7. Interest on unpaid bills N.J.S.A. 39:6A-5 (g) provides “personal injury protection coverage benefits shall be overdue if not paid within 60 days after the insurer is furnished written notice of the fact of a covered loss and the amount of same. N.J.S.A 39:6A-5E (h) added that all overdue payments shall bear simple interest at the percentage of interest prescribed by the Court Rules. An insurer can avoid the payment of interest only where it "has reasonable proof to establish that the insurer is not responsible for the payment..." The allowance of interest is not, as defendant argues, dependent upon the presence or absence of good faith on the part of the insurer. Ortiz at 508-509 The court also affirmed the awarding of the counsel fee.

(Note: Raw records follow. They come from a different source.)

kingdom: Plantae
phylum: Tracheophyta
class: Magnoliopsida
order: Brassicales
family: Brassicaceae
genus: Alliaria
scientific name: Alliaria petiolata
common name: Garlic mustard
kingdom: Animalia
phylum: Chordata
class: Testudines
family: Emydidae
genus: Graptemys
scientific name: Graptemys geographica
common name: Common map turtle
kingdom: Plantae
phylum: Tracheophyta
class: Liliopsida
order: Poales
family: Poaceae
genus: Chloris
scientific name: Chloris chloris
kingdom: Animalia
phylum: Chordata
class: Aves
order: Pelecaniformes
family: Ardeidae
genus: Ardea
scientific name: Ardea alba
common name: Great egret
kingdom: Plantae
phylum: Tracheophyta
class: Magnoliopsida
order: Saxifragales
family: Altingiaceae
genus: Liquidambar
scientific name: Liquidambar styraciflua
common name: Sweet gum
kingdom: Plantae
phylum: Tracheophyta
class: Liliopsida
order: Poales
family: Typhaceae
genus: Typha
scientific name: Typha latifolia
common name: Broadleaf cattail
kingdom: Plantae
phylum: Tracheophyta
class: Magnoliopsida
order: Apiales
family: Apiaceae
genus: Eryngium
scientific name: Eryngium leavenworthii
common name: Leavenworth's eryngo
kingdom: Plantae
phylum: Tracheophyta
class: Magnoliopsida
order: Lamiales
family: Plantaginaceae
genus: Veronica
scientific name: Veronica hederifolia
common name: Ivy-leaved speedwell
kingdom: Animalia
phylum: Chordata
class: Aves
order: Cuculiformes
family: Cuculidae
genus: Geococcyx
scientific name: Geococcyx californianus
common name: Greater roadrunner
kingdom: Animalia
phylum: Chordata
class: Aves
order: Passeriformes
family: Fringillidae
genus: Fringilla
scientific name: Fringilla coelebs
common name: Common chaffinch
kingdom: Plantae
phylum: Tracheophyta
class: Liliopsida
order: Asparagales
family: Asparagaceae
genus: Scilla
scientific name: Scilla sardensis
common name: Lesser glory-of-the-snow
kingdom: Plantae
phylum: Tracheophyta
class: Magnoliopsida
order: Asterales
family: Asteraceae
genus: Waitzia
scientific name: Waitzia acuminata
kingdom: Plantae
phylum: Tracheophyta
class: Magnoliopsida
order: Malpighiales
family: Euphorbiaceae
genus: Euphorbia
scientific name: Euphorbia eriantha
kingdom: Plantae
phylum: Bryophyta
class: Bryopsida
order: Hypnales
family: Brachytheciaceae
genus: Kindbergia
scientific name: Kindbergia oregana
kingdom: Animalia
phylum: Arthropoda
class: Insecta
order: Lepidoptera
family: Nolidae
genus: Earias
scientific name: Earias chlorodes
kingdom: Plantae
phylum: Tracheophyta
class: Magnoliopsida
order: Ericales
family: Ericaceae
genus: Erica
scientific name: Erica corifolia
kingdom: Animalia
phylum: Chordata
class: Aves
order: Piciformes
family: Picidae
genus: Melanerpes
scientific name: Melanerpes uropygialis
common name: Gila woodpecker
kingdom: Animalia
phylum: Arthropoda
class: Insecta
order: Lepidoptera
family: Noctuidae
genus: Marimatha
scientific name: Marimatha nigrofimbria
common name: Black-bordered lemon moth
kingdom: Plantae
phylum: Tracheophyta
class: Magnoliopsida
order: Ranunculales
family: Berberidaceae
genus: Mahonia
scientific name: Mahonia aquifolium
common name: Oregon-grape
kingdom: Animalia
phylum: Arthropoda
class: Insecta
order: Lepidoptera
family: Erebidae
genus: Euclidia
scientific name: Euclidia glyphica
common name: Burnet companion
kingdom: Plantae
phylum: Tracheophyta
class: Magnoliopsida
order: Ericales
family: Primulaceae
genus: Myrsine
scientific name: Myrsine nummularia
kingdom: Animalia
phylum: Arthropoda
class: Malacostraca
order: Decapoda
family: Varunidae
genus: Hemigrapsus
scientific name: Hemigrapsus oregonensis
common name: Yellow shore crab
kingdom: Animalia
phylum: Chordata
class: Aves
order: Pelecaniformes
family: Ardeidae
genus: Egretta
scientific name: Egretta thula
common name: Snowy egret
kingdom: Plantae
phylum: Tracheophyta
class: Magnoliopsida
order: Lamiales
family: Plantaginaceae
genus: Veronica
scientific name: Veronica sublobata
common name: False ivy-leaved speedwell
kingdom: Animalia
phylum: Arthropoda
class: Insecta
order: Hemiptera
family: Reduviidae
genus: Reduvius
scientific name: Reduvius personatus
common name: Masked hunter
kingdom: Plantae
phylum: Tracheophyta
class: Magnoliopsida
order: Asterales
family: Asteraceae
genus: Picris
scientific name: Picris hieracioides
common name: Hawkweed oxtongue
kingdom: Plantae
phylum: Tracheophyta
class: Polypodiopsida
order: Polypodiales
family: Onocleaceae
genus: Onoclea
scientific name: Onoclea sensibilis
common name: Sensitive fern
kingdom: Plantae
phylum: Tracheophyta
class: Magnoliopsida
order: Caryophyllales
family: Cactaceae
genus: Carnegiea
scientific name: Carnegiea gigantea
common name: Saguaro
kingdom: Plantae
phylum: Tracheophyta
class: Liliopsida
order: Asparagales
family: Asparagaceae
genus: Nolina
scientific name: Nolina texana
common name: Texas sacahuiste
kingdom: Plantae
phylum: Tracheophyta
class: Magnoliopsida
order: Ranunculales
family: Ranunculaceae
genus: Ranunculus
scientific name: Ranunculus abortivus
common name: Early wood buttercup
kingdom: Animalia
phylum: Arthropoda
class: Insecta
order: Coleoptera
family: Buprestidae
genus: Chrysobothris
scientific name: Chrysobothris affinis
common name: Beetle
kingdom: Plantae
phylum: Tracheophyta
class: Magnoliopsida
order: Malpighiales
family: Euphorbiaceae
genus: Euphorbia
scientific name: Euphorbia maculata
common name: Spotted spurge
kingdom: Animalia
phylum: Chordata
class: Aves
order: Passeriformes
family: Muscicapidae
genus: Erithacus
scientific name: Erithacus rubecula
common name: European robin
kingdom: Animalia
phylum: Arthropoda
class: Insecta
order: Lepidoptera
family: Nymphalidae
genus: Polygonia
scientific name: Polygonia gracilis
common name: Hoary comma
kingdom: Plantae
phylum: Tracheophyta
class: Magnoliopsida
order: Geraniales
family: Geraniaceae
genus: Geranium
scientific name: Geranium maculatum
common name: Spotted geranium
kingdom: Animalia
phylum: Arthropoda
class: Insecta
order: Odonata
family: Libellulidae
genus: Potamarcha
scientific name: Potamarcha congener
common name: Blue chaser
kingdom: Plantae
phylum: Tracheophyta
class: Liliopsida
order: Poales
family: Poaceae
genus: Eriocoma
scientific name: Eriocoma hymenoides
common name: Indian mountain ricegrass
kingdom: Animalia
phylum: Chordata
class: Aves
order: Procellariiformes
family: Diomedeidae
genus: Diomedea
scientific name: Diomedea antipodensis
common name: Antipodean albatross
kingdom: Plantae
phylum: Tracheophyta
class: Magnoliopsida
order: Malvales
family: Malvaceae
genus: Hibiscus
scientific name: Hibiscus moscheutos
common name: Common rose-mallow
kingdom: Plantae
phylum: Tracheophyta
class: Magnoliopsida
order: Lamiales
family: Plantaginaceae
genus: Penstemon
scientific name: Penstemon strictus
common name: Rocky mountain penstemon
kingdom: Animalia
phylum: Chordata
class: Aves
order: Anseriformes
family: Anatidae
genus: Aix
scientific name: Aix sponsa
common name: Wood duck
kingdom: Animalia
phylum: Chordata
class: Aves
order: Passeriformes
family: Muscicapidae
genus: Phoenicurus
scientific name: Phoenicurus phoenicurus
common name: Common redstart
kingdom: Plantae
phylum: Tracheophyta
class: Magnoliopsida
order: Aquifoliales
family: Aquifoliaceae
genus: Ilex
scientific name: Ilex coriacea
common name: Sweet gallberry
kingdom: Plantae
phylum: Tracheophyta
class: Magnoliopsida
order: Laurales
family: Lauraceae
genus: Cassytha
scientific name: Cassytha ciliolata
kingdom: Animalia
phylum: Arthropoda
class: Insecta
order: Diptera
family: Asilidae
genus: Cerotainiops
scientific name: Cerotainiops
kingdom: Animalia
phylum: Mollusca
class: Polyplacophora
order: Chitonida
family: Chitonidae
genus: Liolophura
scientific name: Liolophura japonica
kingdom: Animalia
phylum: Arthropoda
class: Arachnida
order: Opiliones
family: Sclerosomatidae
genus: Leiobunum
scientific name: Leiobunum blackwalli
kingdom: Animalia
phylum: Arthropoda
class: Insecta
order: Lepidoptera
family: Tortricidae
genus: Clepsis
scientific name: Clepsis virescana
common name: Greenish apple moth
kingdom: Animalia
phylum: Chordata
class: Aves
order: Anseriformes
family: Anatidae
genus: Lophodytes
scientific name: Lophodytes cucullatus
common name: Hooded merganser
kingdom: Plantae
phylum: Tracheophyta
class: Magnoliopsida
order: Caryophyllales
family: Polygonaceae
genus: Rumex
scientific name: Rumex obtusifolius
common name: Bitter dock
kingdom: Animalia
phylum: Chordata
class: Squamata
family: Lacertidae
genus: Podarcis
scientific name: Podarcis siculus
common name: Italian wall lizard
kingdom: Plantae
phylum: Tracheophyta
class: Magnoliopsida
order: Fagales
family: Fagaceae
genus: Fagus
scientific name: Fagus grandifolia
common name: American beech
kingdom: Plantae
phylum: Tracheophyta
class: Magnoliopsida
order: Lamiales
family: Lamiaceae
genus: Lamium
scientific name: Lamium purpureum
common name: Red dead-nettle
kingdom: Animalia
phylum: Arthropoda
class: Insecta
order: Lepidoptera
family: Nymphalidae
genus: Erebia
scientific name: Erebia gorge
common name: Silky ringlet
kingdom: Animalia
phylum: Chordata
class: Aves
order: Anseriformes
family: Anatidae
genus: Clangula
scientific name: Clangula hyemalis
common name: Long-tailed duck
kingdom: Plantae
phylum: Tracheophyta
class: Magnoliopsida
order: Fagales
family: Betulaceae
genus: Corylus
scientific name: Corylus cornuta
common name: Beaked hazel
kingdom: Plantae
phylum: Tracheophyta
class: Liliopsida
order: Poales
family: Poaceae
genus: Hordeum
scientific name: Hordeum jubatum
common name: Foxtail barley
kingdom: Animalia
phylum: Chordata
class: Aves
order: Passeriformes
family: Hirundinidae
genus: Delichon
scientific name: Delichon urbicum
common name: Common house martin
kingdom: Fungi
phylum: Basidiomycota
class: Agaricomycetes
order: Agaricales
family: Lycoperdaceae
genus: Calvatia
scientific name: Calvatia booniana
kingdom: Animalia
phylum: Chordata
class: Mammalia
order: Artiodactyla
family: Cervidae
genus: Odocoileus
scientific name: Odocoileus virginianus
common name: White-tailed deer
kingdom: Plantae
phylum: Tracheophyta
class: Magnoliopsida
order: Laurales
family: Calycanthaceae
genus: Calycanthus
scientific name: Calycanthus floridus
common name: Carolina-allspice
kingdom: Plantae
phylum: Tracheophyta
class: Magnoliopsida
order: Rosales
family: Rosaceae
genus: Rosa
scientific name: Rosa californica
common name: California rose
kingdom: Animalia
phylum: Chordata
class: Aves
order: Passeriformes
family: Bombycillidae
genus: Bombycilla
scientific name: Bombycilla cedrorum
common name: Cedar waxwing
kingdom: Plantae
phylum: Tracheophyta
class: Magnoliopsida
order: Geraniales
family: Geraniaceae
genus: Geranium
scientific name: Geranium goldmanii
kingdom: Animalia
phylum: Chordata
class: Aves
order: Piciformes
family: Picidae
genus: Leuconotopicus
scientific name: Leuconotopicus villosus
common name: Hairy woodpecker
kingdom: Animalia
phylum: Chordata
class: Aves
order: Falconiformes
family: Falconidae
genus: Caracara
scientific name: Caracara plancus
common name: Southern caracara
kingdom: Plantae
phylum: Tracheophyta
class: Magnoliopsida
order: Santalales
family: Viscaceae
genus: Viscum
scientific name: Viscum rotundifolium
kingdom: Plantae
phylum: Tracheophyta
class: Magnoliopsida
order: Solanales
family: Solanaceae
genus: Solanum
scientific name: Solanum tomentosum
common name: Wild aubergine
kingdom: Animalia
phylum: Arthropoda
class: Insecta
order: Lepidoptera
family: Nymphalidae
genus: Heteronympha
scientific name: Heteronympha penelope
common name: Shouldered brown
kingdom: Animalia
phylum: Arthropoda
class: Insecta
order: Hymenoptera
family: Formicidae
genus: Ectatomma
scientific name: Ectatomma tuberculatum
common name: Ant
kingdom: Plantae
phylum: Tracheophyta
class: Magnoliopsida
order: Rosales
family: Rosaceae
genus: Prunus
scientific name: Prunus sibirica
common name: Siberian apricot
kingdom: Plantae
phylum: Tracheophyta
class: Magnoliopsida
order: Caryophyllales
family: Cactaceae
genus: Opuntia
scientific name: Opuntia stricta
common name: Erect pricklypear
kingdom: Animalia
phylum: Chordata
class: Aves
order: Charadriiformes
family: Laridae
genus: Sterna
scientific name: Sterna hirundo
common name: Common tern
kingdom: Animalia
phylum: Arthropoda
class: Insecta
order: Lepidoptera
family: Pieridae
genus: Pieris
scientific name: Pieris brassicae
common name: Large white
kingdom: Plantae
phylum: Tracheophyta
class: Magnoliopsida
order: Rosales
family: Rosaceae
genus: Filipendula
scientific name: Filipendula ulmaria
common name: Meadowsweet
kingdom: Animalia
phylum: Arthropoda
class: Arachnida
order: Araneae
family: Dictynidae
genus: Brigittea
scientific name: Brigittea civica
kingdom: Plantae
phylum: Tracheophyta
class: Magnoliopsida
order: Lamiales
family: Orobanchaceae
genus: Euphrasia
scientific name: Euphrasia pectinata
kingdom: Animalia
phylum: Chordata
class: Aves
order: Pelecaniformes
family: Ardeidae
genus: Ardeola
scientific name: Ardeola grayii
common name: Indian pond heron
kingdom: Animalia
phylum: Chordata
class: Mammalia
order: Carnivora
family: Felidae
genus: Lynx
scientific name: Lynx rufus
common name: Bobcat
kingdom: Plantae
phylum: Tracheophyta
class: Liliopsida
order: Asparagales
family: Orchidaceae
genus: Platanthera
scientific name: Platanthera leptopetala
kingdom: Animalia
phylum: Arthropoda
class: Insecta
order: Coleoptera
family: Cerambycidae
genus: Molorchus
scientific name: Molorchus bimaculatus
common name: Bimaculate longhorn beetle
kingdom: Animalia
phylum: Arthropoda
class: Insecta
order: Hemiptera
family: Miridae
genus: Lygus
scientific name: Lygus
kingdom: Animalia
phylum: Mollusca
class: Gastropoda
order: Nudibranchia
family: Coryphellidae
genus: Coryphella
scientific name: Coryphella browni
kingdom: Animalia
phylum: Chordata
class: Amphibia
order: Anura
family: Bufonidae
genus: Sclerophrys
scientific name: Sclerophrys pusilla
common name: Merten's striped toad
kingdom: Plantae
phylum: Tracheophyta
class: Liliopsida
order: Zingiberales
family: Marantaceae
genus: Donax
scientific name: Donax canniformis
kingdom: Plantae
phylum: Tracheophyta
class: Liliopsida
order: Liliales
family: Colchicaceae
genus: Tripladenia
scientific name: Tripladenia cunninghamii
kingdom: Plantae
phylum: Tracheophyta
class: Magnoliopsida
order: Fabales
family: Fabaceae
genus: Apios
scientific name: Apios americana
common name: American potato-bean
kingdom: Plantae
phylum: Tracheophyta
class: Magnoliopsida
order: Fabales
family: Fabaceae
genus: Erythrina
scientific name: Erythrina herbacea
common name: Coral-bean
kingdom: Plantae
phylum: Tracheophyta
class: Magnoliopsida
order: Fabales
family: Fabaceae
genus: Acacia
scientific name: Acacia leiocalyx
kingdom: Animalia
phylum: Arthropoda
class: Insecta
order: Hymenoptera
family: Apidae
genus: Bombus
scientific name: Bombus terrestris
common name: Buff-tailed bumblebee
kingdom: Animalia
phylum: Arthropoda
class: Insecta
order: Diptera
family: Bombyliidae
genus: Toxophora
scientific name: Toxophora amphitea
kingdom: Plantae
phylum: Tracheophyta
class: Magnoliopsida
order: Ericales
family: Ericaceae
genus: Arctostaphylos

8. Statute of Limitations Pursuant to N.J.S.A. 39:6A 13.1 an action for payment of benefits must be commenced not later than 2 years after the expense, or when in the exercise of the reasonable diligence insured the should know the loss was caused by the accident, or not later than 4 years after the accident, whichever is earlier; provided, if benefits have been paid before then an action for further benefits may be commenced not later than 2 years after the last payment of benefits. In Zupo v. CNA Ins. Co., 98 N.J. 30 (1984), the Supreme Court adopted the principal that when an automobile liability insurance carrier has made payments of personal injury protection (PIP) benefits in connection with a compensable injury and is chargeable with knowledge at the time of its last payment that the injury will probably require additional treatment in the future, then the "two years after payment" provision of N.J.S.A. 39:6A 13.1 will not bar an action brought within a reasonable time after rejection of a prompt claim for payment of additional medical expenses for such treatment. Id. at 31 32. Our New Jersey Supreme Court has often rejected a limitations defense where the defendant has contributed to the delay. Zaccardi v. Becker, 88 N.J. 245, 256 (1982)
CONCLUSION In conclusion, If the claimant is successful, case law, the statute and the AAA rules make counsel fees and interest available. Action must be taken to help the injured party have their medical bills paid prior to the expiration of any statute of limitation.